• [Records from a dataset]
BEGIN

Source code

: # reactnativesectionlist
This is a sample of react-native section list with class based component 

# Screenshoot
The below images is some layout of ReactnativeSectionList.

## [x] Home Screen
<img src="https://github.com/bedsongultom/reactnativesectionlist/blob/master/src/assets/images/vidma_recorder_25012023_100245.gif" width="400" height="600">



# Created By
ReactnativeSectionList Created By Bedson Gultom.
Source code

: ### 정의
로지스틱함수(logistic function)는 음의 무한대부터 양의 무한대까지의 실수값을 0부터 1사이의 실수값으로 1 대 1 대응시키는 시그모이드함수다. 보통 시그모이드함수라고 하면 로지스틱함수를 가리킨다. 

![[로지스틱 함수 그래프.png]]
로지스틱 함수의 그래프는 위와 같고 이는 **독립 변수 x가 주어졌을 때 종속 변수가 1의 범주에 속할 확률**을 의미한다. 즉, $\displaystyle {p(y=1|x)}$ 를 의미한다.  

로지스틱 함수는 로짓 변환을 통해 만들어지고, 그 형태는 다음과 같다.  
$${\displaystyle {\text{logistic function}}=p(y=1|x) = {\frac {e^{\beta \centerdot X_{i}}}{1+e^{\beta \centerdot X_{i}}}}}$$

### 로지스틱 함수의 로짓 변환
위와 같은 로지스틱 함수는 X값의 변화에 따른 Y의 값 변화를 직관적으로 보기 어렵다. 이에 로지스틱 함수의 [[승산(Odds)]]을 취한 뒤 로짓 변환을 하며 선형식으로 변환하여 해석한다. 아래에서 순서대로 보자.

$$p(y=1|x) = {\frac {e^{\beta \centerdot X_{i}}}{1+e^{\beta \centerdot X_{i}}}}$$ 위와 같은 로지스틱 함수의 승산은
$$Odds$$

END

Reproduce every one of the records above word for word, leaving nothing out and changing nothing.

Source code

: # reactnativesectionlist
This is a sample of react-native section list with class based component 

# Screenshoot
The below images is some layout of ReactnativeSectionList.

## [x] Home Screen
<img src="https://github.com/bedsongultom/reactnativesectionlist/blob/master/src/assets/images/vidma_recorder_25012023_100245.gif" width="400" height="600">



# Created By
ReactnativeSectionList Created By Bedson Gultom.
Source code

: ### 정의
로지스틱함수(logistic function)는 음의 무한대부터 양의 무한대까지의 실수값을 0부터 1사이의 실수값으로 1 대 1 대응시키는 시그모이드함수다. 보통 시그모이드함수라고 하면 로지스틱함수를 가리킨다. 

![[로지스틱 함수 그래프.png]]
로지스틱 함수의 그래프는 위와 같고 이는 **독립 변수 x가 주어졌을 때 종속 변수가 1의 범주에 속할 확률**을 의미한다. 즉, $\displaystyle {p(y=1|x)}$ 를 의미한다.  

로지스틱 함수는 로짓 변환을 통해 만들어지고, 그 형태는 다음과 같다.  
$${\displaystyle {\text{logistic function}}=p(y=1|x) = {\frac {e^{\beta \centerdot X_{i}}}{1+e^{\beta \centerdot X_{i}}}}}$$

### 로지스틱 함수의 로짓 변환
위와 같은 로지스틱 함수는 X값의 변화에 따른 Y의 값 변화를 직관적으로 보기 어렵다. 이에 로지스틱 함수의 [[승산(Odds)]]을 취한 뒤 로짓 변환을 하며 선형식으로 변환하여 해석한다. 아래에서 순서대로 보자.

$$p(y=1|x) = {\frac {e^{\beta \centerdot X_{i}}}{1+e^{\beta \centerdot X_{i}}}}$$ 위와 같은 로지스틱 함수의 승산은
$$Odds$$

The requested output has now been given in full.